There is one other issue that can arise. When the compiler generates code for a boolean expression or a conditional statement, it may not yet know where the target of a jump is. The result is a label with no corresponding code in the target program. This can also occur when the compiler generates code "out of order", say, by generating code for local chunks of the AST independently and then stitching the pieces together at the end.
One solution is to generate code in two passes, a first to generate the framework of the target program and a second to compute the jumps and labels. This simplifies the compiler's task but makes it less efficient.
Another approach makes only a single pass over the whole program. When the compiler generates a branch whose jump target is undefined, it adds the statement to a list of "jumps to be completed". As soon as the correct label is known the compiler fills in the slot and removes the statement from the to-do list. This technique is known as backpatching. Again, let's leave this idea as beyond the scope of the course. Feel free to read up on the idea, or to ask.
Note that for simple languages this problem may not arise...
... boolean expressions create interesting problems. How can a three-code generator produce code for boolean expressions that "short citrcuits" evaluation as soon as possible?
If we translate the AST of the source program into an intermediate representation, then the code generator must include a second stage that translates the intermediate program into target code.
Whether our compiler translates the AST into an intermediate program and then into target code, translates the AST directly into target code, or even generates target code immediately during the parsing phase, it will follow a common pattern:
generateCode( AST tree )
{
if ( tree != null )
{
generate code to prepare for code of left subtree
generateCode( tree.leftChild() );
generate code to prepare for code of right subtree
generateCode( tree.rightChild() );
generate code to implement tree's behavior
}
}
This generalizes an idea we saw several times in our look at writing three-address code for particular kinds of program expressions. It is a post-order traversal of the tree, or of each instruction in a sequence, extended to generate code that must be inserted for the sub-expressions. The preparation code generally depends on the kind of tree being processed.
The best sort of intermediate representation as input to a code generator has data objects that map directly onto the primitives of the target machine. This includes the insertion of type conversion operators.

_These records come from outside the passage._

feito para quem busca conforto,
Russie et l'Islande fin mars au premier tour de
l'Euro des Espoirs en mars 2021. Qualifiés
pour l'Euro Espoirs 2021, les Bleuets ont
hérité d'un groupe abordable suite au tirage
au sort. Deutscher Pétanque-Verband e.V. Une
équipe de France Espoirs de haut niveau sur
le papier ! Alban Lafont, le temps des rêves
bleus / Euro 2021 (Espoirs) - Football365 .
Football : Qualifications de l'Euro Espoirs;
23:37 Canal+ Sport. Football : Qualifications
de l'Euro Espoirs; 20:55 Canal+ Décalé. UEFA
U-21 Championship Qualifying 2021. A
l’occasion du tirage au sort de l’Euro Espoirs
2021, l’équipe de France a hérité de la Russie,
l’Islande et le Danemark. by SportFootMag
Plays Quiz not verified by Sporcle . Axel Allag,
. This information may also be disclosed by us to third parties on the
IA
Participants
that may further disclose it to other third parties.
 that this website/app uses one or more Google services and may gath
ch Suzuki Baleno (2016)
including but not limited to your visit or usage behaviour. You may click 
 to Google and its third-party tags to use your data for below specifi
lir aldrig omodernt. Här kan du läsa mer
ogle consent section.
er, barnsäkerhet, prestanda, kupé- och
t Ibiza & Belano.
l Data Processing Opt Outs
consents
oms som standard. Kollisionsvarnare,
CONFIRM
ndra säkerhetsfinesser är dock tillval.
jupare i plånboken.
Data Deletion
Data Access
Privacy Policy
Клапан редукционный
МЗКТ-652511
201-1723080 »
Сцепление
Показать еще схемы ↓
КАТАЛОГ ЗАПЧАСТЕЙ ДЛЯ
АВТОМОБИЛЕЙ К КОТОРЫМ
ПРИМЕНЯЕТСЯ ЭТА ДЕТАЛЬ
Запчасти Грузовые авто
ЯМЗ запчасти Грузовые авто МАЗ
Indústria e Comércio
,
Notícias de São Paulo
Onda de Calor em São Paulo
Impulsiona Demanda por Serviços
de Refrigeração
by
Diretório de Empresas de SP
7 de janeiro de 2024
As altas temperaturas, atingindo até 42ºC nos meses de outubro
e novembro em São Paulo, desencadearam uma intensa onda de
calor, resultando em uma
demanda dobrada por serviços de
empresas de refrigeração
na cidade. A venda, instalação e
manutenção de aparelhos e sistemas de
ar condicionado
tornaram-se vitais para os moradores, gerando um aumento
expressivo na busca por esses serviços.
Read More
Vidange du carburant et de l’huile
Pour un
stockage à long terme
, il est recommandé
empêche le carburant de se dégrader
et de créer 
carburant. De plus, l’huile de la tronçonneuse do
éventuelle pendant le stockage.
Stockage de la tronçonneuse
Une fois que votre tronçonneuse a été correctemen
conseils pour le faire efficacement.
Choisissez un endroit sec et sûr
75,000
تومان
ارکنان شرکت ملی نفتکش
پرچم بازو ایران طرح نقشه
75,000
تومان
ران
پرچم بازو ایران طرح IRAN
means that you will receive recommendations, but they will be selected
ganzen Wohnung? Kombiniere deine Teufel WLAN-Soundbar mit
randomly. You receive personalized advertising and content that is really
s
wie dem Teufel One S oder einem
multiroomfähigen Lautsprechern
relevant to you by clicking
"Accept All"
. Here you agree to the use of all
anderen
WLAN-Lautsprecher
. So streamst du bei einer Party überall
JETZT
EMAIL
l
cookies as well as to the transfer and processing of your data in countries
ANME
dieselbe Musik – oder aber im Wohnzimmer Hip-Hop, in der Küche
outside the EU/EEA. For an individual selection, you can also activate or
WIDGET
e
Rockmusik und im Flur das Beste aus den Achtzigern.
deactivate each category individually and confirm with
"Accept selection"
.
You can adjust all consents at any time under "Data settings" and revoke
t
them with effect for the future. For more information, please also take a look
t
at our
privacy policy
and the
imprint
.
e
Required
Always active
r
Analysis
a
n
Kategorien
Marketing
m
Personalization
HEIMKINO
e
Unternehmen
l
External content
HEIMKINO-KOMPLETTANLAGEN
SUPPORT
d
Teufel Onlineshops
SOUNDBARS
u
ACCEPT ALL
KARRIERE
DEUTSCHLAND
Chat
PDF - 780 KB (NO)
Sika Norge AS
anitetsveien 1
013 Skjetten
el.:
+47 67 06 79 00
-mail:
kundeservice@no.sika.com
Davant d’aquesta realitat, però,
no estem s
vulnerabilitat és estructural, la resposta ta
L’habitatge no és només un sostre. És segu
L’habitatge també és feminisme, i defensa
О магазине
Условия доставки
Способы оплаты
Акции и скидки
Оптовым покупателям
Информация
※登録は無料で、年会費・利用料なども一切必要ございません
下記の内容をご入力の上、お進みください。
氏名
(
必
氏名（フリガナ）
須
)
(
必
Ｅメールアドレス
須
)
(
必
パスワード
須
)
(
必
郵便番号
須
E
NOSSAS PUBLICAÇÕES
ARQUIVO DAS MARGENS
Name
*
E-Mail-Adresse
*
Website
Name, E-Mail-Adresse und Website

The output of the generator can be absolute or relative. Absolute code has all of its addresses already computed and placed in the code. A program in this form can be loaded anywhere and executed immediately. The downside is that it requires compiling the whole program at the same time, which limits the flexibility available to programmers who use the compiler. Relative code -- with addresses computed only as offsets to be resolved at the time the program is loaded to execute -- offers the flexibility of separate compilation but requires the cost of linking modules and loading each time the program is run.
A code generator that produces assembly language as the target language allows the compiler to rely on the assembler facilities of the target machine, which are often considerable. In contrast, a code generator that produces machine language must do all of the work that an assembler might already do -- but perhaps can do it more efficiently.